Forum Moderators: open
'building a white list of ips.'
that's pretty much the gist of it
another option that people have gone with is something like this
Blocking Badly Behaved Bots [webmasterworld.com]
Please excuse my lack of understanding I'm not a programmer, however when I find the right solution I will ask my programmers to implement it.
If I understand right this thread: [webmasterworld.com...]
- Is a system of banning based on frequency of requests and time.
- Includes whitelisted IPs e.g. for SEs.
- Is mainly for sites with bandwidth issues.
I'm trying to decide if this is the solution I need.
We manage approx 100 sites (e.g. business brochure type sites), mostly 20-200 pages, average 1000 page views per month. Bandwidth is not a big problem for us. I just hate the rogue bots because they:
- Mess up the stats,
- steal content for scraper sites,
- seek vulnerabilities
- ...and probably other things I am not aware of.
I am happy to allow any SE bot. I just want to ban the scrapers, vulnerability-seekers, and any non-SE bots.
Does this script do what I'm looking for? [webmasterworld.com...]
Or would a honeypot approach be better? e.g:
A typical good bot obeys robots.txt, while a bad bot has no reason to obey robots.txt and may see robots.txt as a signpost to the good stuff.
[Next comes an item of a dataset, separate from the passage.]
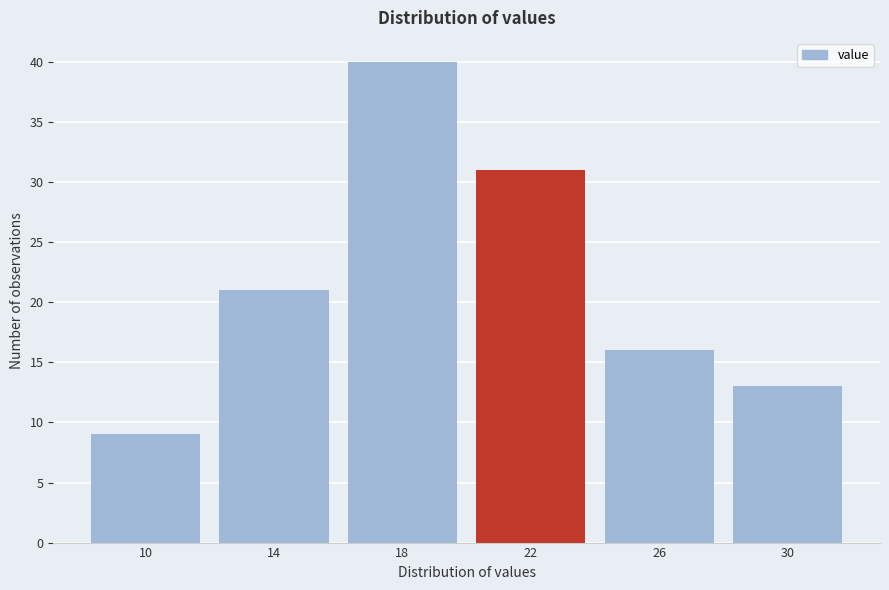

Reading right to left, list all the values displayed in this chart.

30=13	26=16	22=31	18=40	14=21	10=9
Would the following be a more appropriate system for me?:
- In robots.txt somehting like: Dissallow all from folder X.
- Then on every page a hidden link to X/index.html
- On X/index.html put a meta robot exclusion tag, AND a hidden link to X/notallowed.htm.
- Ban anything that arrives at X/notallowed.htm
I'm sure that many who are concerned about rogue visitors would agree that a multi-pronged approach is needed (or, at least desired). A honeypot, on its own, isn't enough to catch all the malicious visitors; neither is using .htaccess (on Apache web servers), nor using a Perl program [webmasterworld.com] or PHP script to catch them. But, when combined together, you have a much stronger defence.
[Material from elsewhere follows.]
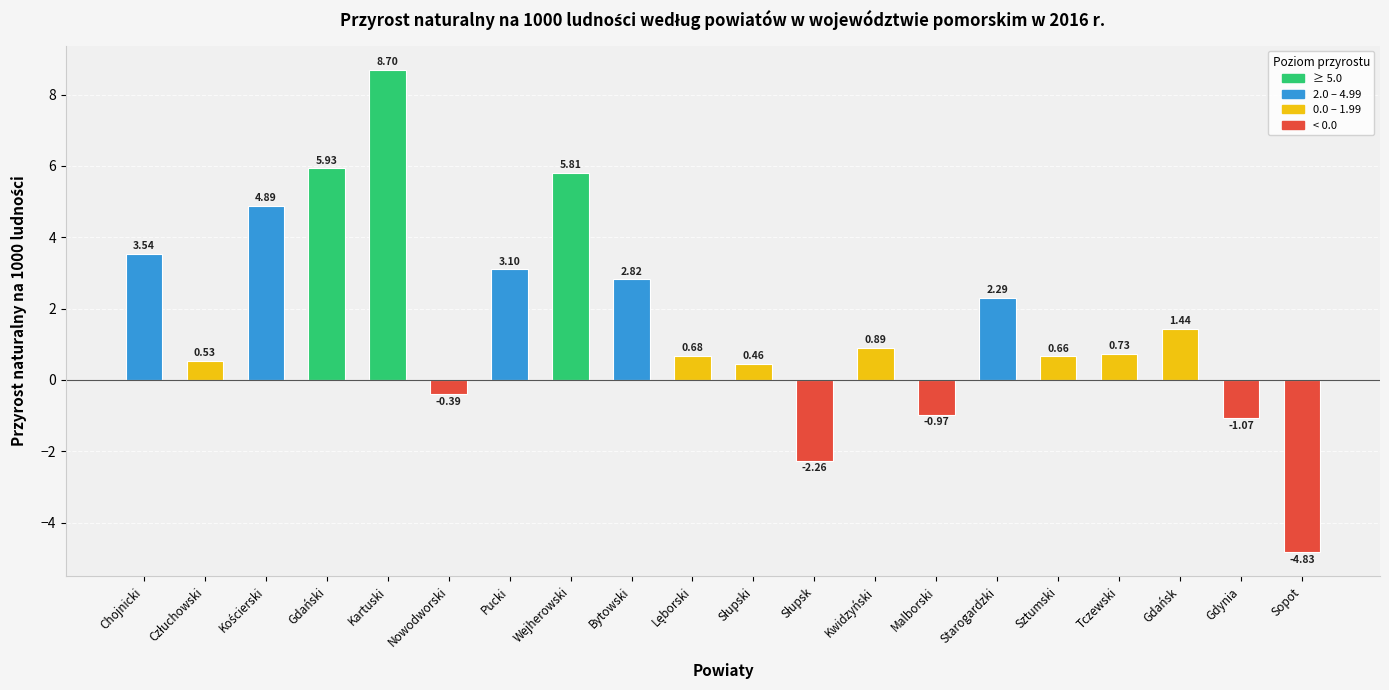

What is the change in value from Kartuski to Tczewski?

-8.0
Hi Balam, Yes, that Perl program (or PHP script) is the kind of honeypot I mean.
Honeypot:
A note for new users: Install the robots.txt exclusion described above several days (even a week) before "going live" with the script. Many legitimate robots don't always read a new copy of robots.txt every time they access your site; Give them some time to find out that they shouldn't swallow the bait.Yes, I would probably do this. However, would my suggestion of a 2 step process with <meta name="robots" content="noindex,nofollow"> on each page help? Ie the spider may not see the robots.txt but if its following links to get to the '2nd step banning page' it will have hit a previous page with an anti-spider metatag. Its the major SE spiders that I don't want to upset, and they should obey that tag.
What kind of automated bad bots would escape such a honeypot? I just a few escape it, if I can stop the majority I will be happy (and consider further tactics later).